Deep Deterministic Policy Gradient -- An Actor-Critic, Off-Policy, Model-Free Algorithm:

Policy-Gradient (PG) algorithms optimize a policy end-to-end by computing noisy estimates of the gradient of the expected reward of the policy and then updating the policy in the gradient direction. ⁶

"The Actor-Critic learning algorithm is used to represent the policy function independently of the value function. The policy function structure is known as the actor, and the value function structure is referred to as the critic."⁷

These actor and critic networks compute the action for the current state and generate a temporal-difference (TD) error signal each time step.

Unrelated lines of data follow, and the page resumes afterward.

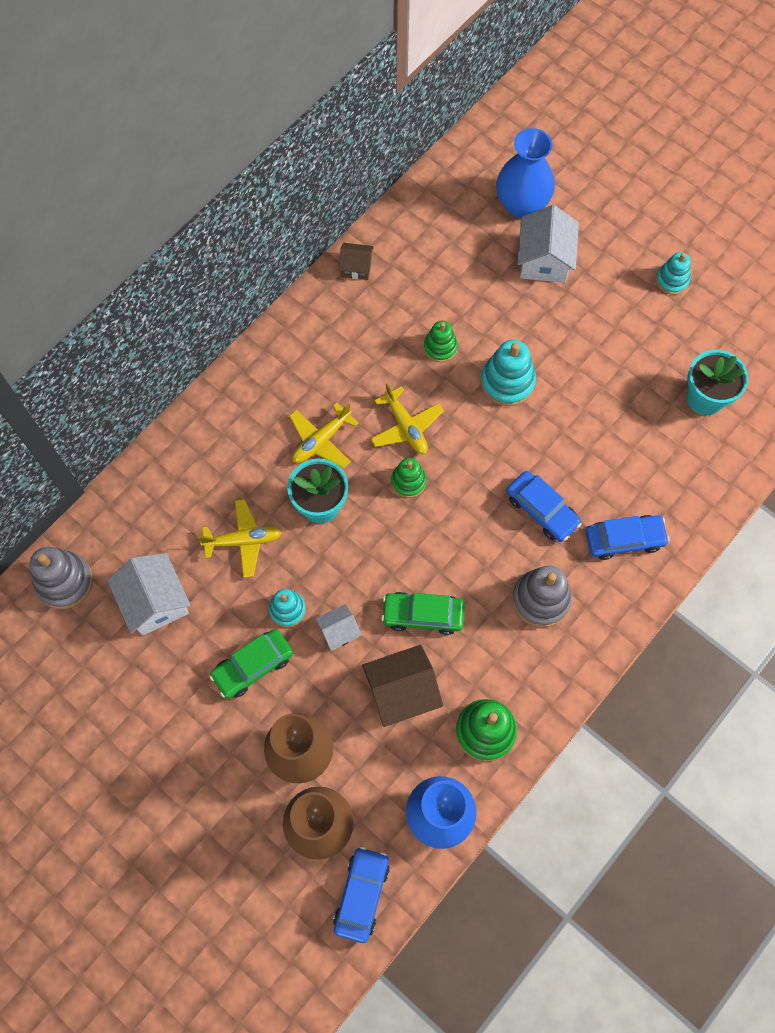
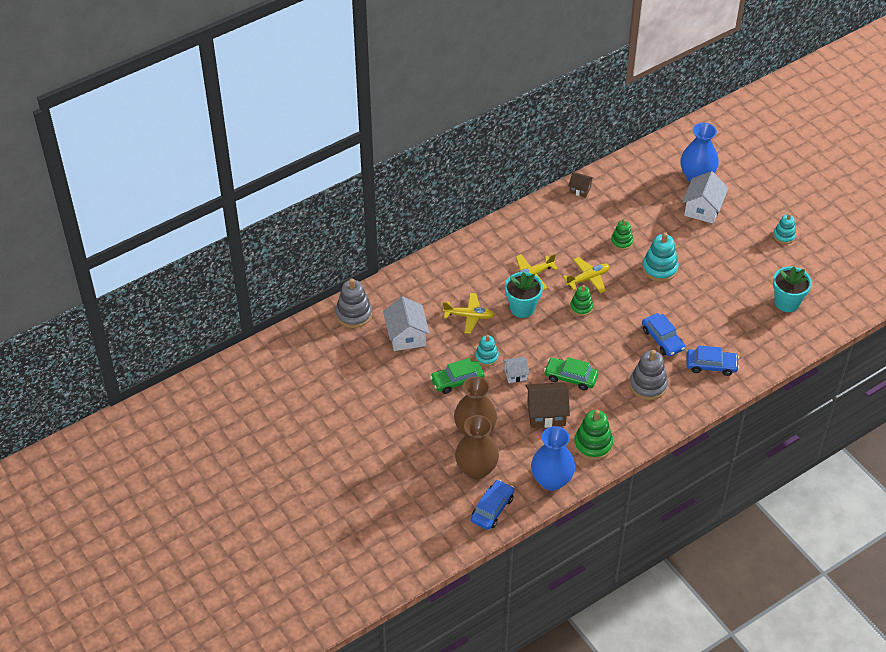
camera: 15 degrees right, 20 degrees down
yellow plane [370,383,444,454] -> yellow plane turned 105 degrees counterclockwise [563,257,609,293]

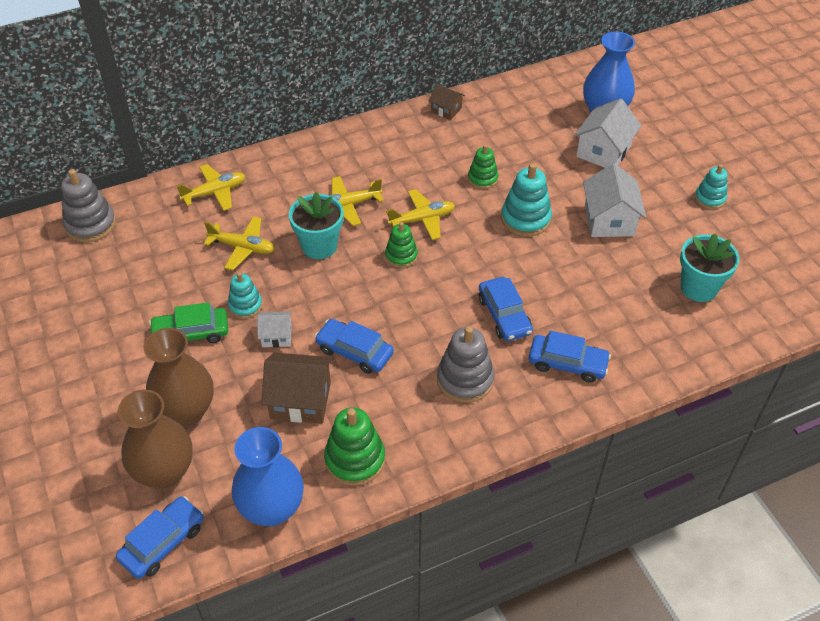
camera: 10 degrees right, 0 degrees up
white house [383,297,430,351] -> white house moved to [583,163,646,237]
green car [544,357,598,390] -> blue car [315,319,394,374]
none -> yellow plane [177,164,245,211]

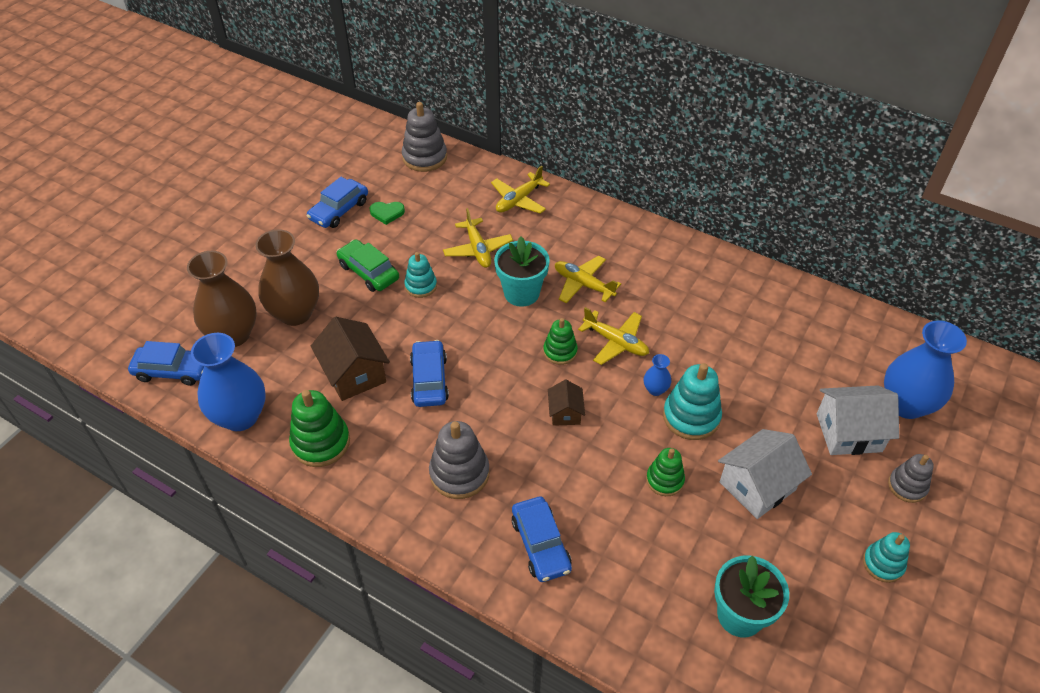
camera: 55 degrees right, 0 degrees up
yellow plane [177,164,245,211] -> yellow plane turned 105 degrees clockwise [491,166,550,214]
white house [257,312,292,347] -> none
brown house [429,84,465,120] -> brown house moved to [548,380,585,426]
green stacking toy [468,144,498,189] -> green stacking toy moved to [646,448,685,496]
blue car [479,277,533,341] -> blue car moved to [307,177,368,228]
none -> green heart [369,202,405,225]
none -> blue vase [644,354,671,396]
none -> grey stacking toy [888,454,934,503]

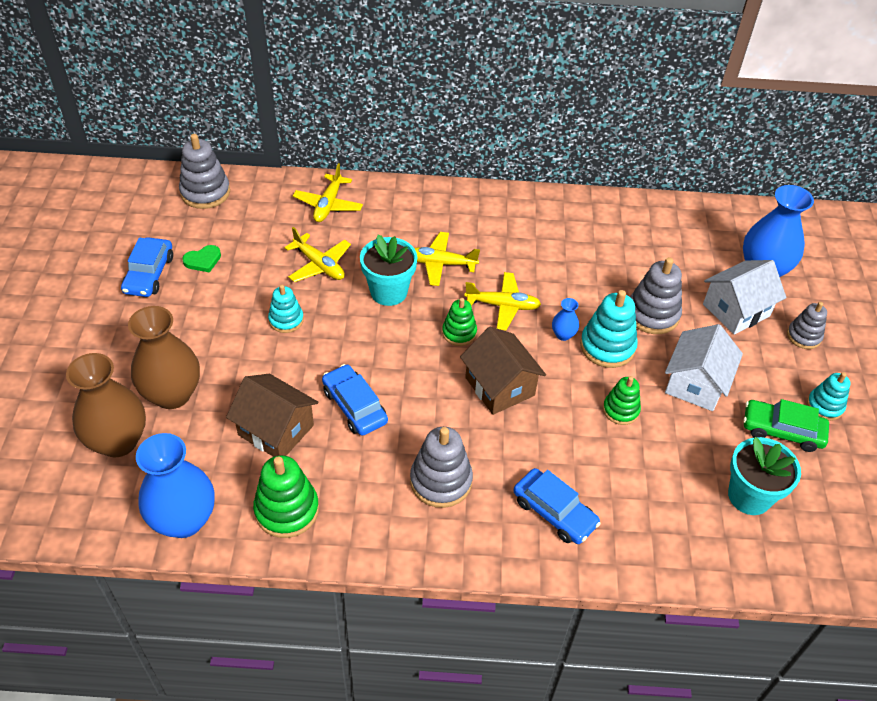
camera: 30 degrees left, 0 degrees up
blue car [128,341,204,386] -> none
green car [337,239,399,292] -> green car moved to [743,399,829,452]
brown house [548,380,585,426] -> brown house [460,327,546,415], size x1.78
none -> grey stacking toy [630,257,682,334]

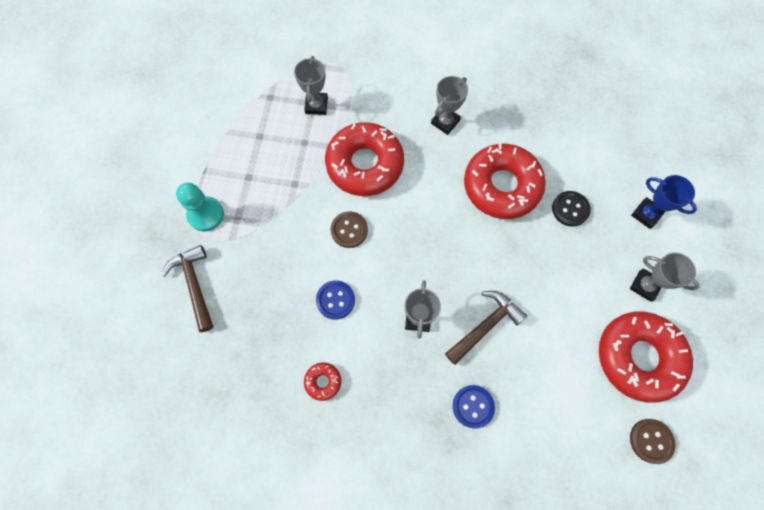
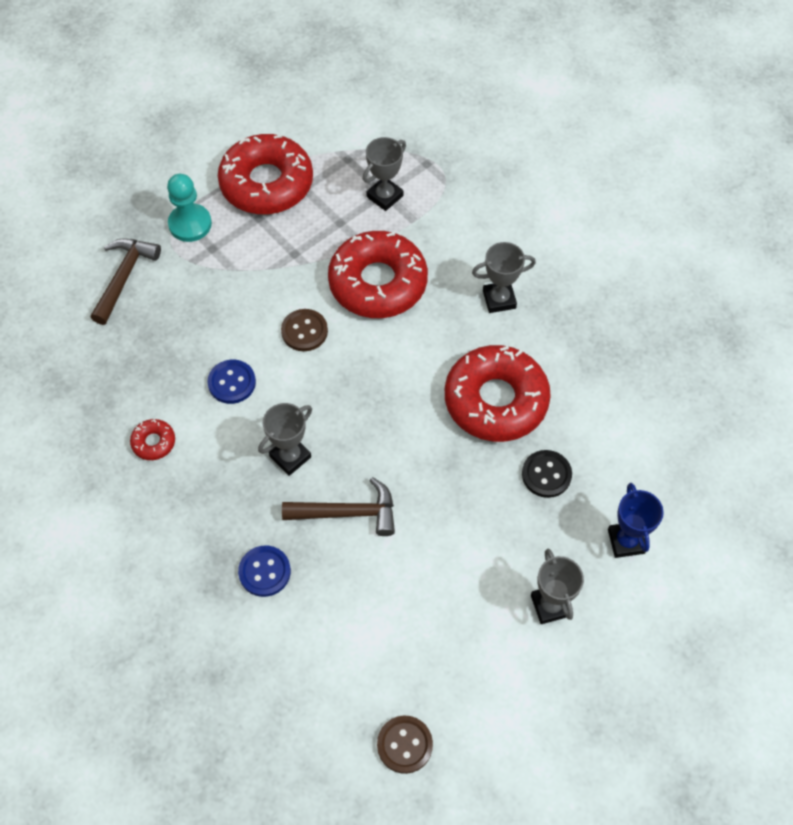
camera: 40 degrees right, 10 degrees down
red donut [599,311,693,402] -> red donut moved to [218,134,313,214]

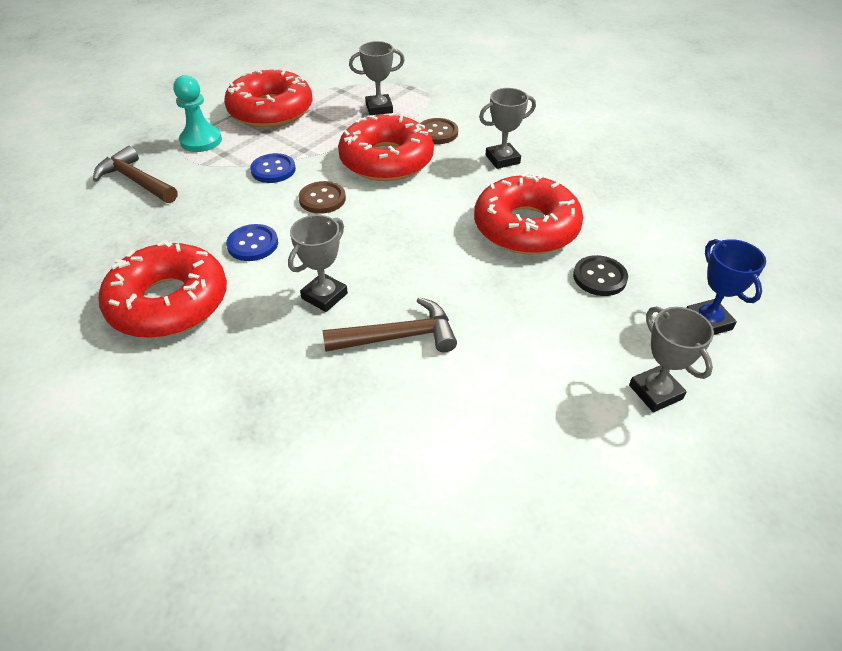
camera: 10 degrees left, 15 degrees down
brown hammer [90,238,161,325] -> brown hammer turned 60 degrees counterclockwise [93,146,177,203]
red donut [130,419,175,460] -> red donut [99,240,227,338], size x2.40
blue button [238,545,291,597] -> blue button moved to [250,153,296,183]
grey trophy [363,137,406,211] -> grey trophy turned 45 degrees clockwise [349,41,405,115]
brown button [377,716,433,774] -> brown button moved to [420,118,458,144]

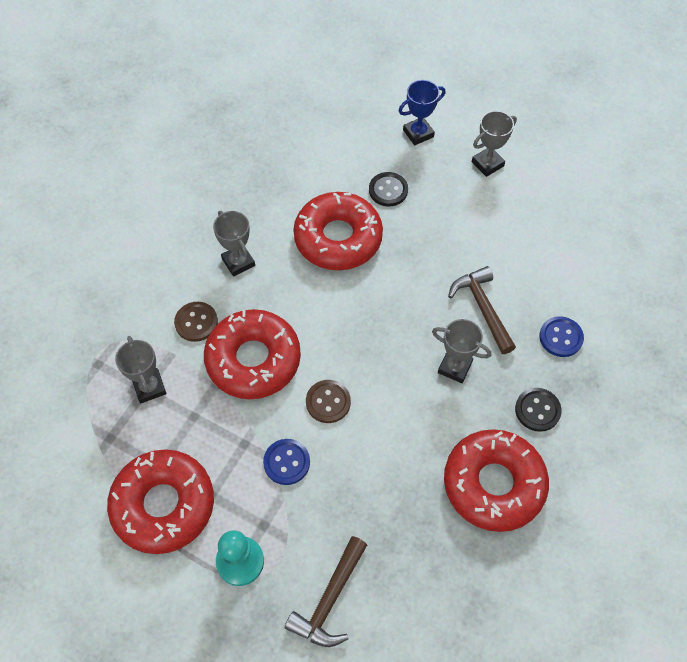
camera: 100 degrees left, 15 degrees up
blue button [226,224,278,261] -> blue button moved to [539,316,584,357]
none -> black button [515,388,562,432]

The input of the actor network is the current state, and the output is a value representing an action chosen from a continuous action space. The deterministic policy gradient theorem provides the update rule for the weights of the actor network. ⁸

The critic’s input is the current state and the action given by the actor, and its output is the estimated Q-value. The critic network is updated from the gradients obtained from the TD error signal. The output of the critic drives learning in both the actor and the critic. ⁹

In general, training and evaluating the policy and/or value function with thousands of temporally-correlated simulated trajectories leads to the introduction of enormous amounts of variance in the critic’s approximation of the Q-function. The TD error signal is excellent at compounding the variance introduced by your bad predictions over time. Therefore, a replay buffer is used to store the experiences of the agent during training, and then randomly sample experiences to use for learning in order to break up the temporal correlations within different training episodes. This technique is known as experience replay: ¹⁰

The last critical component is the implementation of target networks. "Directly updating your actor and critic neural network weights with the gradients obtained from the TD error signal that was computed from both your replay buffer and the output of the actor and critic networks causes your learning algorithm to diverge (or to not learn at all)." ¹¹ Therefore using a set of target networks to generate targets for TD error computation, constraining the targets to train slowly, regularizes the learning algorithm and increases stability. ¹²

^{6. ["Deep Deterministic Policy Gradients in Tensorflow" by Patrick Emami http://pemami4911.github.io/blog/2016/08/21/ddpg-rl.html ]↩}
^{7. [ibid]↩}
^{8. [ibid]↩}
^{9. [ibid]↩}
^{10. [ibid]↩}
^{11. [ibid]↩}
^{12. ["Continuous Control with Deep Reinforcement Learning" by Lillicrap et. al. https://arxiv.org/pdf/1509.02971.pdf]↩}

Performance Comparison

The Cross-Entropy Method must learn to swing up and stay balanced, which explains its significantly longer run time (119.1 minutes compared to DDPG’s 30.3). The Actor-Critic algorithm rapid learning process is evident through its difference in rewards from epoch 0 to about epoch 20. These two phenomena explain the difference in these two distributions’ spreads: the CE Method’s IQR was 239.11 while the DDPG Method’s IQR was 73.06. However, in the end, the two methods median scores were almost identical: the median reward was -134.72 for the CE Method and -133.21 for the DDPG Method.

It would be interesting to see if these trends also apply to other OpenAI environments or if this relationship is environment specific. Additionally, it would be intriguing to examine the effect of varying these methods’ hyperparameters on their performance over time.